Struct GridBuilder 

pub struct GridBuilder<const D: usize, T: CoordsFloat> { /* private fields */ }

Grid builder structure

Generics

• const D: usize – Dimension of the grid. Should be 2 or 3.
• T: CoordsFloat – Generic FP type that will be used by the map’s vertices.

Example

use honeycomb_core::cmap::CMap3;
use honeycomb_kernels::grid_generation::{GridBuilder};

let map: CMap3<f64> = GridBuilder::<3, f64>::default()
    .n_cells([2, 3, 2])
    .len_per_cell([1.0; 3])
    .build()?;

Implementations

impl<const D: usize, T: CoordsFloat> GridBuilder<D, T>

pub fn n_cells(self, n_cells: [usize; D]) -> Self

Set values for all dimensions

pub fn len_per_cell(self, len_per_cell: [T; D]) -> Self

Set values for all dimensions

pub fn lens(self, lens: [T; D]) -> Self

Set values for all dimensions

pub fn origin(self, origin: [T; D]) -> Self

Set origin (most bottom-left vertex) of the grid

pub fn split_cells(self, split: bool) -> Self

Indicate whether to split cells of the grid

In 2D, this will result in triangular cells.

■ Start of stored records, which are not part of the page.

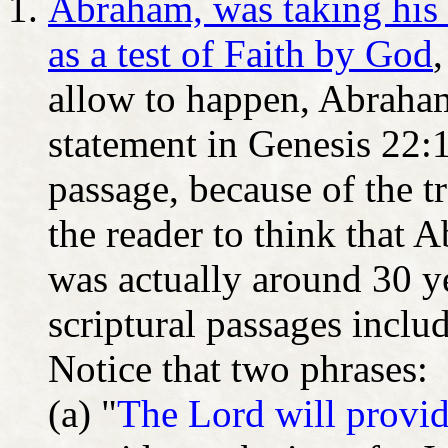
Abraham, was taking his 
as a test of Faith by God
allow to happen, Abraha
statement in Genesis 22:1
passage, because of the t
the reader to think that 
was actually around 30 y
scriptural passages inclu
Notice that two phrases:
(a) "
The Lord will provi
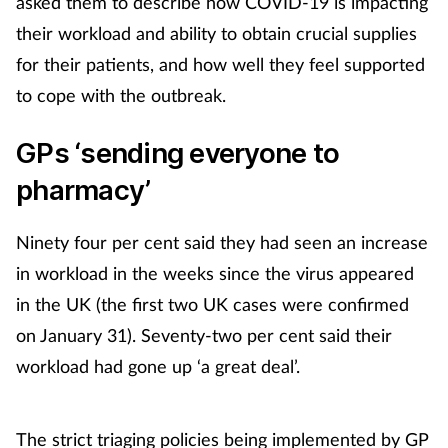
asked them to describe how COVID-19 is impacting
their workload and ability to obtain crucial supplies
for their patients, and how well they feel supported
to cope with the outbreak.
GPs ‘sending everyone to
pharmacy’
Ninety four per cent said they had seen an increase
in workload in the weeks since the virus appeared
in the UK (the first two UK cases were confirmed
on January 31). Seventy-two per cent said their
workload had gone up ‘a great deal’.
The strict triaging policies being implemented by GP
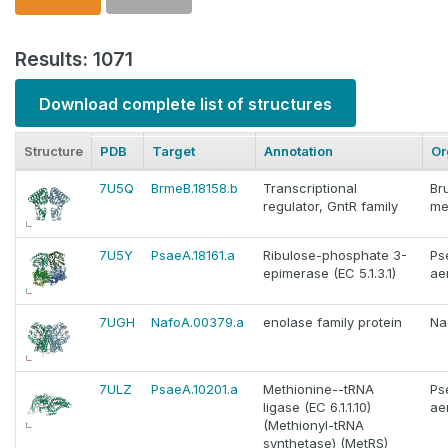
Results: 1071
Download complete list of structures
Structure
PDB
Target
Annotation
Or
7U5Q
BrmeB.18158.b
Transcriptional
Br
regulator, GntR family
me
7U5Y
PsaeA.18161.a
Ribulose-phosphate 3-
Ps
epimerase (EC 5.1.3.1)
ae
7UGH
NafoA.00379.a
enolase family protein
Na
7ULZ
PsaeA.10201.a
Methionine--tRNA
Ps
ligase (EC 6.1.1.10)
ae
(Methionyl-tRNA
synthetase) (MetRS)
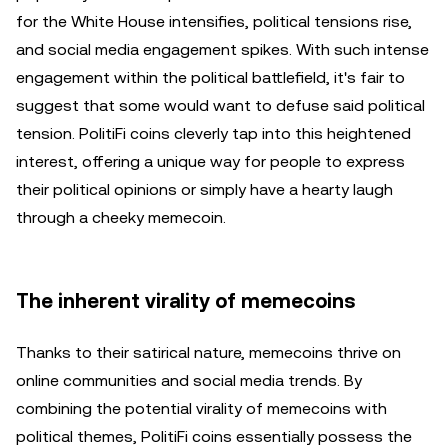
for the White House intensifies, political tensions rise,
and social media engagement spikes. With such intense
engagement within the political battlefield, it's fair to
suggest that some would want to defuse said political
tension. PolitiFi coins cleverly tap into this heightened
interest, offering a unique way for people to express
their political opinions or simply have a hearty laugh
through a cheeky memecoin.
The inherent virality of memecoins
Thanks to their satirical nature, memecoins thrive on
online communities and social media trends. By
combining the potential virality of memecoins with
political themes, PolitiFi coins essentially possess the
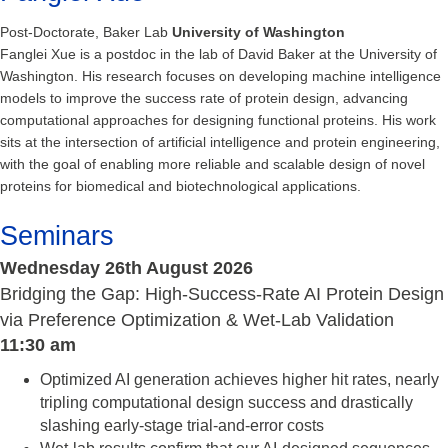
Post-Doctorate, Baker Lab
University of Washington
Fanglei Xue is a postdoc in the lab of David Baker at the University of
Washington. His research focuses on developing machine intelligence
models to improve the success rate of protein design, advancing
computational approaches for designing functional proteins. His work
sits at the intersection of artificial intelligence and protein engineering,
with the goal of enabling more reliable and scalable design of novel
proteins for biomedical and biotechnological applications.
Seminars
Wednesday 26th August 2026
Bridging the Gap: High-Success-Rate AI Protein Design
via Preference Optimization & Wet-Lab Validation
11:30 am
Optimized AI generation achieves higher hit rates, nearly
tripling computational design success and drastically
slashing early-stage trial-and-error costs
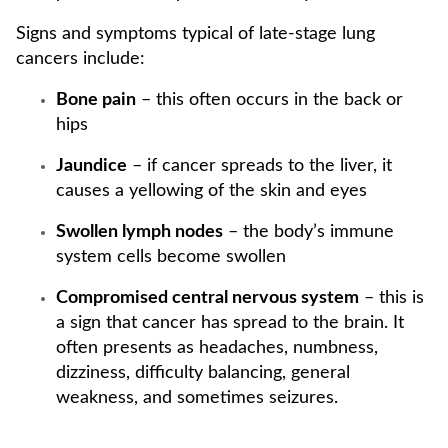
Signs and symptoms typical of late-stage lung
cancers include:
Bone pain
– this often occurs in the back or
hips
Jaundice
– if cancer spreads to the liver, it
causes a yellowing of the skin and eyes
Swollen lymph nodes
– the body’s immune
system cells become swollen
Compromised central nervous system
– this is
a sign that cancer has spread to the brain. It
often presents as headaches, numbness,
dizziness, difficulty balancing, general
weakness, and sometimes seizures.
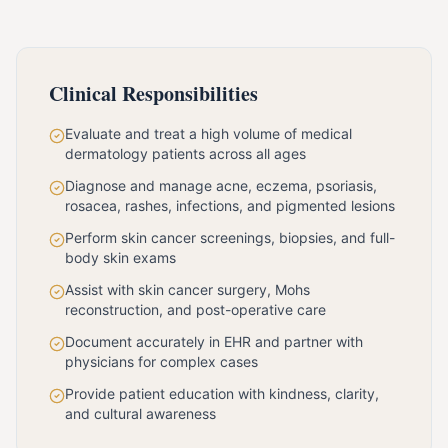
Clinical Responsibilities
Evaluate and treat a high volume of medical
dermatology patients across all ages
Diagnose and manage acne, eczema, psoriasis,
rosacea, rashes, infections, and pigmented lesions
Perform skin cancer screenings, biopsies, and full-
body skin exams
Assist with skin cancer surgery, Mohs
reconstruction, and post-operative care
Document accurately in EHR and partner with
physicians for complex cases
Provide patient education with kindness, clarity,
and cultural awareness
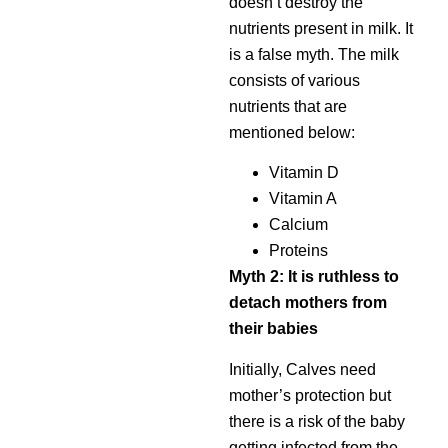
doesn’t destroy the
nutrients present in milk. It
is a false myth. The milk
consists of various
nutrients that are
mentioned below:
Vitamin D
Vitamin A
Calcium
Proteins
Myth 2: It is ruthless to
detach mothers from
their babies
Initially, Calves need
mother’s protection but
there is a risk of the baby
getting infected from the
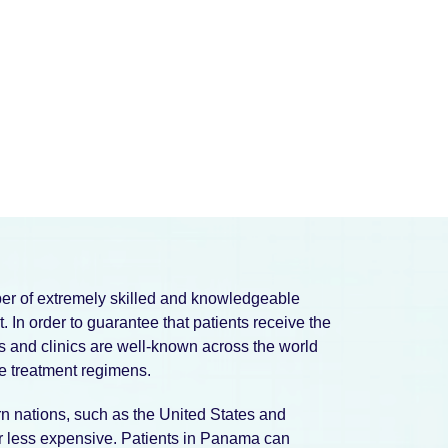
ber of extremely skilled and knowledgeable
. In order to guarantee that patients receive the
ls and clinics are well-known across the world
ve treatment regimens.
 nations, such as the United States and
far less expensive. Patients in Panama can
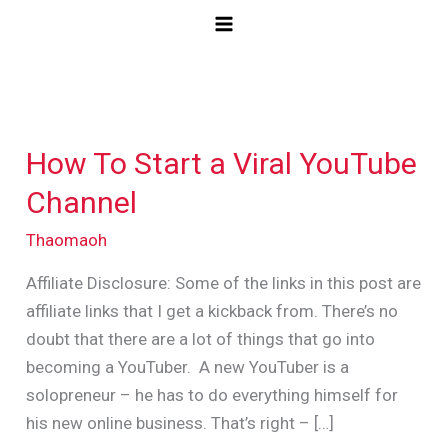
Skip
to
content
How To Start a Viral YouTube
How
To
Channel
Start
Thaomaoh
a
Viral
Affiliate Disclosure: Some of the links in this post are
YouTube
affiliate links that I get a kickback from. There’s no
Channel
doubt that there are a lot of things that go into
becoming a YouTuber. A new YouTuber is a
solopreneur – he has to do everything himself for
his new online business. That’s right – […]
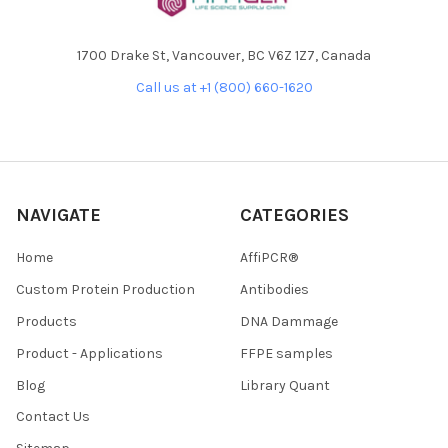
1700 Drake St, Vancouver, BC V6Z 1Z7, Canada
Call us at +1 (800) 660-1620
NAVIGATE
CATEGORIES
Home
AffiPCR®
Custom Protein Production
Antibodies
Products
DNA Dammage
Product - Applications
FFPE samples
Blog
Library Quant
Contact Us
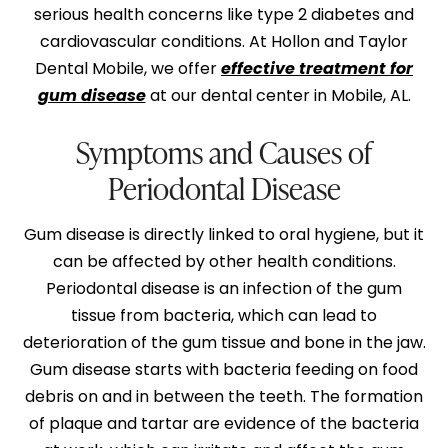
serious health concerns like type 2 diabetes and
cardiovascular conditions. At
Hollon and Taylor
Dental Mobile
, we offer
effective treatment for
gum disease
at our dental center in
Mobile, AL
.
Symptoms and Causes of
Periodontal Disease
Gum disease is directly linked to oral hygiene, but it
can be affected by other health conditions.
Periodontal disease is an infection of the gum
tissue from bacteria, which can lead to
deterioration of the gum tissue and bone in the jaw.
Gum disease starts with bacteria feeding on food
debris on and in between the teeth. The formation
of plaque and tartar are evidence of the bacteria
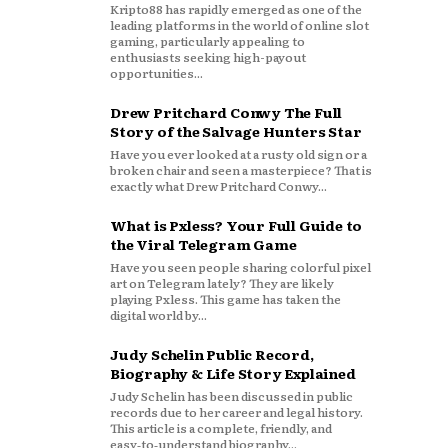
Kripto88 has rapidly emerged as one of the
leading platforms in the world of online slot
gaming, particularly appealing to
enthusiasts seeking high-payout
opportunities...
Drew Pritchard Conwy The Full
Story of the Salvage Hunters Star
Have you ever looked at a rusty old sign or a
broken chair and seen a masterpiece? That is
exactly what Drew Pritchard Conwy...
What is Pxless? Your Full Guide to
the Viral Telegram Game
Have you seen people sharing colorful pixel
art on Telegram lately? They are likely
playing Pxless. This game has taken the
digital world by...
Judy Schelin Public Record,
Biography & Life Story Explained
Judy Schelin has been discussed in public
records due to her career and legal history.
This article is a complete, friendly, and
easy‑to‑understand biography...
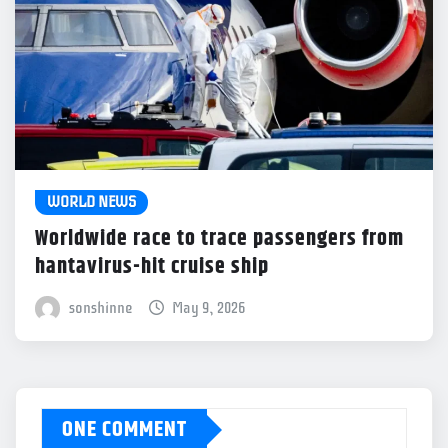
WORLD NEWS
Worldwide race to trace passengers from
hantavirus-hit cruise ship
sonshinne
May 9, 2026
ONE COMMENT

In 3D, this will result in tetrahedral cells.

pub fn add_attribute<A: AttributeBind + 'static>(self) -> Self

Add the attribute A to the attributes the created map will contain.

Usage

Each attribute must be uniquely typed, i.e. a single type or struct cannot be added twice to the builder / map. This includes type aliases as these are not distinct from the compiler’s perspective.

If you have multiple attributes that are represented using the same data type, you may want to look into the Newtype pattern here and here

impl<T: CoordsFloat> GridBuilder<2, T>

pub fn unit_grid(n_cells_per_axis: usize) -> CMap2<T>

Create a combinatorial map representing a 2D orthogonal grid.

The map generated by this pre-definite value corresponds to an orthogonal mesh, with an equal number of cells along each axis:

pub fn unit_triangles(n_square: usize) -> CMap2<T>

Create a combinatorial map representing a 2D orthogonal grid.

The map generated by this pre-definite value corresponds to an orthogonal mesh, with an equal number of cells along each axis. Each cell is split diagonally (top left to bottom right) to form triangles:

pub fn build(self) -> Result<CMap2<T>, GridBuilderError>

Consumes the builder and produce a combinatorial map object.

This method is only available for D == 2 or D == 3.

Return / Errors

This method return a Result taking the following values:

• Ok(map: CMap2<T>) if generation was successful,
• Err(GridBuilderError) otherwise. See GridBuilderError for possible failures.

Panics

This method may panic if type casting goes wrong during parameters parsing.

impl<T: CoordsFloat> GridBuilder<3, T>

pub fn hex_grid(n_cells_per_axis: usize, cell_length: T) -> CMap3<T>

Create a combinatorial map representing a 3D orthogonal grid.

The map generated by this pre-definite value corresponds to an orthogonal mesh, with an equal number of cells along each axis:

pub fn tet_grid(n_cells_per_axis: usize, cell_length: T) -> CMap3<T>

Create a combinatorial map representing a 3D orthogonal grid.

The map generated by this pre-definite value corresponds to an orthogonal mesh, with an equal number of cells along each axis. each hexahedral cell is cut into 5 tetrahedra; this pattern is repeated with added symmetry to produce a conformal mesh:

pub fn build(self) -> Result<CMap3<T>, GridBuilderError>

Consumes the builder and produce a combinatorial map object.

This method is only available for D == 2 or D == 3.

Return / Errors

This method return a Result taking the following values:

• Ok(map: CMap3<T>) if generation was successful,
• Err(GridBuilderError) otherwise. See GridBuilderError for possible failures.

Panics

This method may panic if type casting goes wrong during parameters parsing.

Trait Implementations

impl<const D: usize, T: CoordsFloat> Default for GridBuilder<D, T>

fn default() -> Self

Returns the “default value” for a type.